**GIVEN ENTRIES**
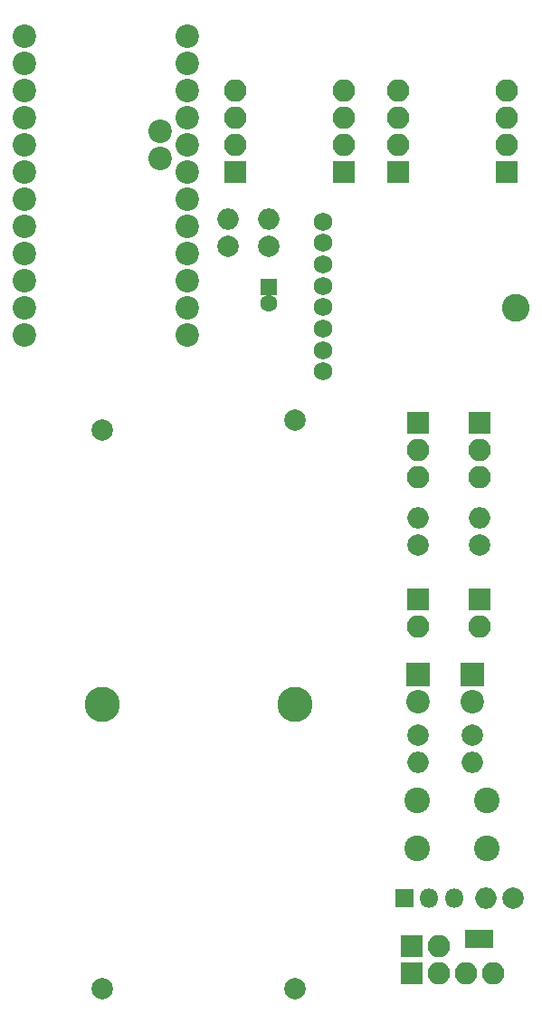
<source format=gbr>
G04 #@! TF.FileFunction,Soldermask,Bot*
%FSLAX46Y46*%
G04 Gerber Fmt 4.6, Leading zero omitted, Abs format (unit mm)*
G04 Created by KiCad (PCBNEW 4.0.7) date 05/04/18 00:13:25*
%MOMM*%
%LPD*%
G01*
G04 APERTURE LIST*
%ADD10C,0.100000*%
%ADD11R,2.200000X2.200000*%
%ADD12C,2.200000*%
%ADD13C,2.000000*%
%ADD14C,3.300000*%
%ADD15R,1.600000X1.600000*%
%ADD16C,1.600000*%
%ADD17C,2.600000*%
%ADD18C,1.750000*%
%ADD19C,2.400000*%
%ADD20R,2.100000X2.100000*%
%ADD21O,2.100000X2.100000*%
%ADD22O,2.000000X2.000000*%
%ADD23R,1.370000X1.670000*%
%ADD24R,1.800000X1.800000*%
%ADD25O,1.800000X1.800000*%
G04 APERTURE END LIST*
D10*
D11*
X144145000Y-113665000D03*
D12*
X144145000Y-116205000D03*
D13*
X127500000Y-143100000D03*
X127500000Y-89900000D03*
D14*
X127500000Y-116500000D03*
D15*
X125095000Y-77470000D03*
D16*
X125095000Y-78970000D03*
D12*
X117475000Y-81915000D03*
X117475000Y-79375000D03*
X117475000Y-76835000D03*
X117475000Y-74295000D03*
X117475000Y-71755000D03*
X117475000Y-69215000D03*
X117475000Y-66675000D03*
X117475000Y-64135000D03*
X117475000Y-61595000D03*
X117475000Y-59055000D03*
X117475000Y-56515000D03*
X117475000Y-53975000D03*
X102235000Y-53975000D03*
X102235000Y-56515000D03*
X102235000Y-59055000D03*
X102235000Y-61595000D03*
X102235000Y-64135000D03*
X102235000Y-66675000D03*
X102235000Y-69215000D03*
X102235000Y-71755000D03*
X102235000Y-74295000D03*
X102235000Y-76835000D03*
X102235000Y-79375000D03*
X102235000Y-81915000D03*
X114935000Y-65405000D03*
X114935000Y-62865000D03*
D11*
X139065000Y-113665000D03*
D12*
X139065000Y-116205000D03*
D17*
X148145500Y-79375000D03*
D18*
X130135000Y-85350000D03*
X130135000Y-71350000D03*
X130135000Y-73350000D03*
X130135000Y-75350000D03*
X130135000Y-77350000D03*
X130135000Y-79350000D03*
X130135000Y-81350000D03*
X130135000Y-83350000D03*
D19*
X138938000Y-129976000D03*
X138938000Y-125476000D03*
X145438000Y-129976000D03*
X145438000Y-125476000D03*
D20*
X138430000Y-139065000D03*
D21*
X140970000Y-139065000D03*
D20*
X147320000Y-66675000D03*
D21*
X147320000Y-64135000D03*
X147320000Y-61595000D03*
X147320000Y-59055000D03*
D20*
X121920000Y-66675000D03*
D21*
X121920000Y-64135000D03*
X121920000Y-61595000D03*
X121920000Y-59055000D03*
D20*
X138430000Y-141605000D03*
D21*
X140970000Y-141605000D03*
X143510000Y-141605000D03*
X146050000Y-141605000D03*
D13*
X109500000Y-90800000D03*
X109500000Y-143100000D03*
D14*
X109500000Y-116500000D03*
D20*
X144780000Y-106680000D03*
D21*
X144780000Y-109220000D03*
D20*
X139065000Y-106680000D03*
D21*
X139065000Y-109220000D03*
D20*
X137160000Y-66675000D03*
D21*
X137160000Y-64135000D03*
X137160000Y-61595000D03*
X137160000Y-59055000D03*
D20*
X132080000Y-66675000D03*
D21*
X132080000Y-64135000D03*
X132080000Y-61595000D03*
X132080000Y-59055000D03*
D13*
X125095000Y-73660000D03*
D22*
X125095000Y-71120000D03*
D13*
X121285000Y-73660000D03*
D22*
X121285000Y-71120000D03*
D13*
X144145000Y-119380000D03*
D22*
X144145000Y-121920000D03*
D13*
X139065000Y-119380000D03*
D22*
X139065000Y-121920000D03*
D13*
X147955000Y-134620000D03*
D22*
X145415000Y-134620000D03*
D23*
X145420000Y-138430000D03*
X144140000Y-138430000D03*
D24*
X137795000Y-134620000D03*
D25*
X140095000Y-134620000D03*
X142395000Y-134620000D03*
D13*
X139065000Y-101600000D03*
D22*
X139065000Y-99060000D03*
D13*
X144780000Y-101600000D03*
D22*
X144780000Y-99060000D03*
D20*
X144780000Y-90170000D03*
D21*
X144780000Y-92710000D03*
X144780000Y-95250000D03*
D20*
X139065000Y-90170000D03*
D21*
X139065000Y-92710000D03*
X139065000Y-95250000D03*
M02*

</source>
==
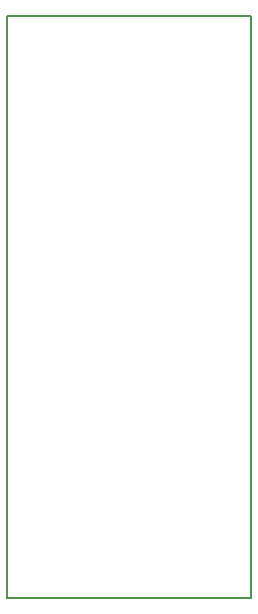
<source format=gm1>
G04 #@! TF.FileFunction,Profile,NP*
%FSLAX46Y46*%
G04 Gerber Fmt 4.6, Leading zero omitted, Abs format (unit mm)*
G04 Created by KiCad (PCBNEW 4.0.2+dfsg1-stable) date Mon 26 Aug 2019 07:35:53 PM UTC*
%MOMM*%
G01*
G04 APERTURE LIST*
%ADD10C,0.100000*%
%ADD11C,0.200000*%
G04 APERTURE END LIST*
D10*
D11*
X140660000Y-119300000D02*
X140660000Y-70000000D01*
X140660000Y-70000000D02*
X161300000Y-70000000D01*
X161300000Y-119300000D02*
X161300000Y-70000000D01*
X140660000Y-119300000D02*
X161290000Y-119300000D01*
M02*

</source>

**WHAT IS BEING ASKED**
The required answer is the exact run of lines above starting at the line with "X109500000Y-90800000D03*" and ending at the line with "X132080000Y-61595000D03*", with both ends present.

**ANSWER BOX**
X109500000Y-90800000D03*
X109500000Y-143100000D03*
D14*
X109500000Y-116500000D03*
D20*
X144780000Y-106680000D03*
D21*
X144780000Y-109220000D03*
D20*
X139065000Y-106680000D03*
D21*
X139065000Y-109220000D03*
D20*
X137160000Y-66675000D03*
D21*
X137160000Y-64135000D03*
X137160000Y-61595000D03*
X137160000Y-59055000D03*
D20*
X132080000Y-66675000D03*
D21*
X132080000Y-64135000D03*
X132080000Y-61595000D03*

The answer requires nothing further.